Objectives: We examined correlates of insulin-like growth factor-I (IGF-I), an indicator of growth hormone levels, to identify factors associated with higher levels of IGF-I in old age.
Design: Nested study of cross-sectional correlates and early-life predictors of IGF-I level.
Setting: A longitudinal cohort study, the Framingham Heart Study.

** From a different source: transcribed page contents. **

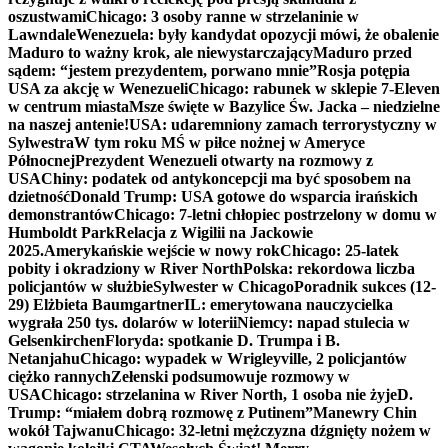
oszustwami
Chicago: 3 osoby ranne w strzelaninie w
Lawndale
Wenezuela: były kandydat opozycji mówi, że obalenie
Maduro to ważny krok, ale niewystarczający
Maduro przed
sądem: “jestem prezydentem, porwano mnie”
Rosja potępia
USA za akcję w Wenezueli
Chicago: rabunek w sklepie 7-Eleven
w centrum miasta
Msze święte w Bazylice Św. Jacka – niedzielne
na naszej antenie!
USA: udaremniony zamach terrorystyczny w
Sylwestra
W tym roku MŚ w piłce nożnej w Ameryce
Północnej
Prezydent Wenezueli otwarty na rozmowy z
USA
Chiny: podatek od antykoncepcji ma być sposobem na
dzietność
Donald Trump: USA gotowe do wsparcia irańskich
demonstrantów
Chicago: 7-letni chłopiec postrzelony w domu w
Humboldt Park
Relacja z Wigilii na Jackowie
2025.
Amerykańskie wejście w nowy rok
Chicago: 25-latek
pobity i okradziony w River North
Polska: rekordowa liczba
policjantów w służbie
Sylwester w Chicago
Poradnik sukces (12-
29) Elżbieta Baumgartner
IL: emerytowana nauczycielka
wygrała 250 tys. dolarów w loterii
Niemcy: napad stulecia w
Gelsenkirchen
Floryda: spotkanie D. Trumpa i B.
Netanjahu
Chicago: wypadek w Wrigleyville, 2 policjantów
ciężko rannych
Zełenski podsumowuje rozmowy w
USA
Chicago: strzelanina w River North, 1 osoba nie żyje
D.
Trump: “miałem dobrą rozmowę z Putinem”
Manewry Chin
wokół Tajwanu
Chicago: 32-letni mężczyzna dźgnięty nożem w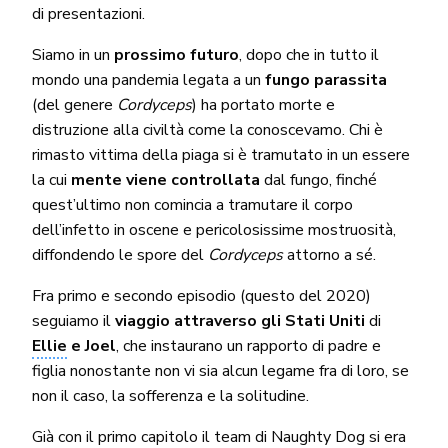
di presentazioni.
Siamo in un
prossimo futuro
, dopo che in tutto il
mondo una pandemia legata a un
fungo parassita
(del genere
Cordyceps
) ha portato morte e
distruzione alla civiltà come la conoscevamo. Chi è
rimasto vittima della piaga si è tramutato in un essere
la cui
mente viene controllata
dal fungo, finché
quest’ultimo non comincia a tramutare il corpo
dell’infetto in oscene e pericolosissime mostruosità,
diffondendo le spore del
Cordyceps
attorno a sé.
Fra primo e secondo episodio (questo del 2020)
seguiamo il
viaggio attraverso gli Stati Uniti
di
Ellie
e Joel
, che instaurano un rapporto di padre e
figlia nonostante non vi sia alcun legame fra di loro, se
non il caso, la sofferenza e la solitudine.
Già con il primo capitolo il team di Naughty Dog si era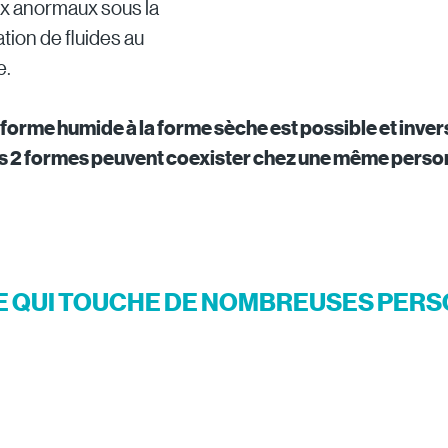
ux anormaux sous la
tion de fluides au
e.
 forme humide à la forme sèche est possible et inve
s 2 formes peuvent coexister chez une même perso
E QUI TOUCHE DE NOMBREUSES PER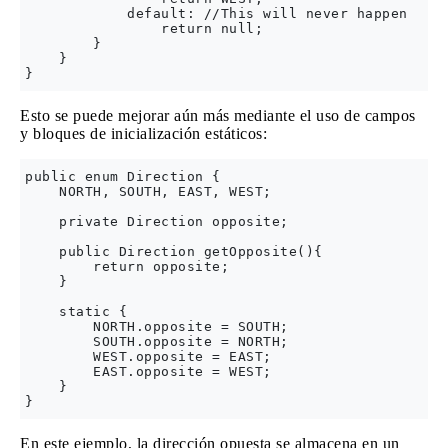
            default: //This will never happen

                return null;

        }

    }

Esto se puede mejorar aún más mediante el uso de campos
y bloques de inicialización estáticos:
public enum Direction {

    NORTH, SOUTH, EAST, WEST;

    private Direction opposite;

    public Direction getOpposite(){

        return opposite;

    }

    static {

        NORTH.opposite = SOUTH;

        SOUTH.opposite = NORTH;

        WEST.opposite = EAST;

        EAST.opposite = WEST;

    }

En este ejemplo, la dirección opuesta se almacena en un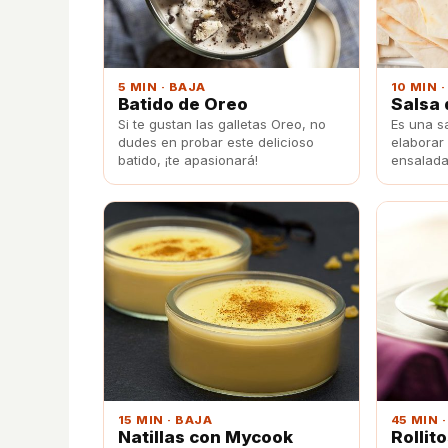
5 MIN · BAJA
10 MIN 
Batido de Oreo
Salsa 
Si te gustan las galletas Oreo, no
Es una s
dudes en probar este delicioso
elaborar
batido, ¡te apasionará!
ensaladas
famoso k
receta!
15 MIN · BAJA
45 MIN 
Natillas con Mycook
Rollit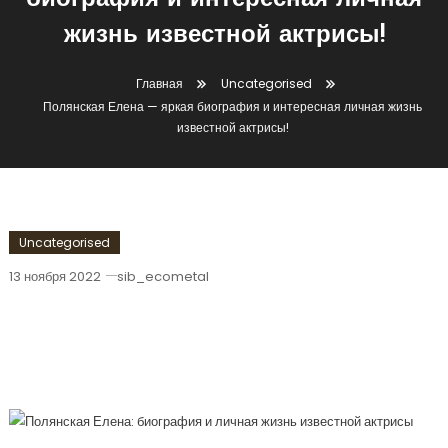
биография и интересная личная
жизнь известной актрисы!
Главная
Uncategorised
Полянская Елена — яркая биография и интересная личная жизнь
известной актрисы!
Uncategorised
13 ноября 2022
sib_ecometal
Полянская Елена — Яркая Биография
И Интересная Личная Жизнь
Известной Актрисы!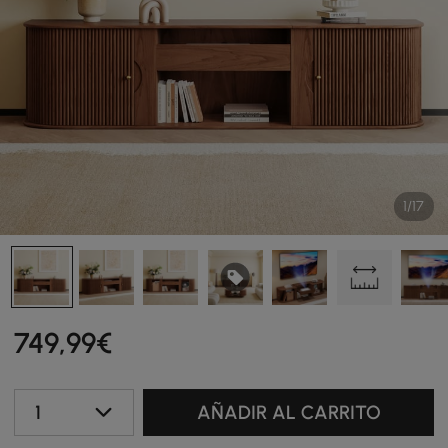
1/17
749
,99
€
1
AÑADIR AL CARRITO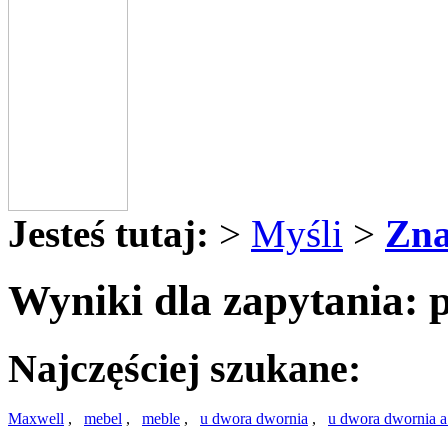
Jesteś tutaj:
>
Myśli
>
Zna
Wyniki dla zapytania: 
Najczęściej szukane:
Maxwell
,
mebel
,
meble
,
u dwora dwornia
,
u dwora dwornia 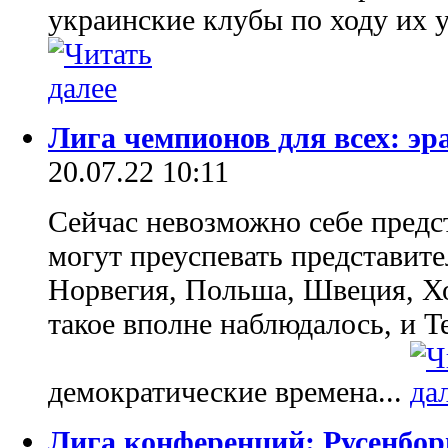
украинские клубы по ходу их у
Лига чемпионов для всех: э
20.07.22 10:11
Сейчас невозможно себе предс
могут преуспевать представите
Норвегия, Польша, Швеция, Хо
такое вполне наблюдалось, и T
демократические времена...
Лига конференций: Русенбор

Participants: A total of 790 men and women (mean age 78.5, range 72-94), who had weight, waist and hip circumferences measured at the time of IGF-I measurement.
Measurements: Association of IGF-I with weight, fat distribution, functional status, nutritional indicators, and past health behaviors was assessed. We also examined IGF-I in relation to body composition derived from dual energy X-ray absorptiometry.
Results: IGF-I levels declined with age in both men and women. However, low IGF-I did not show expected associations with low lean mass and increased body fat. Current functional status and grip strength were not associated with IGF-I Low IGF-I was associated with weight loss in men; the strongest associations were with indicators of poorer nutritional status in both men and women. Levels of IGF-I in old age did not vary by past health behaviors.
Conclusion: Although IGF-I declined with age, these data from the Framingham Heart Study did not show expected cross-sectional associations of weight, body fat, and lean mass. The strongest associations were between IGF-I and nutritional indicators. These results suggest caution may be warranted with regard to use of IGF-I as an indicator of growth hormone.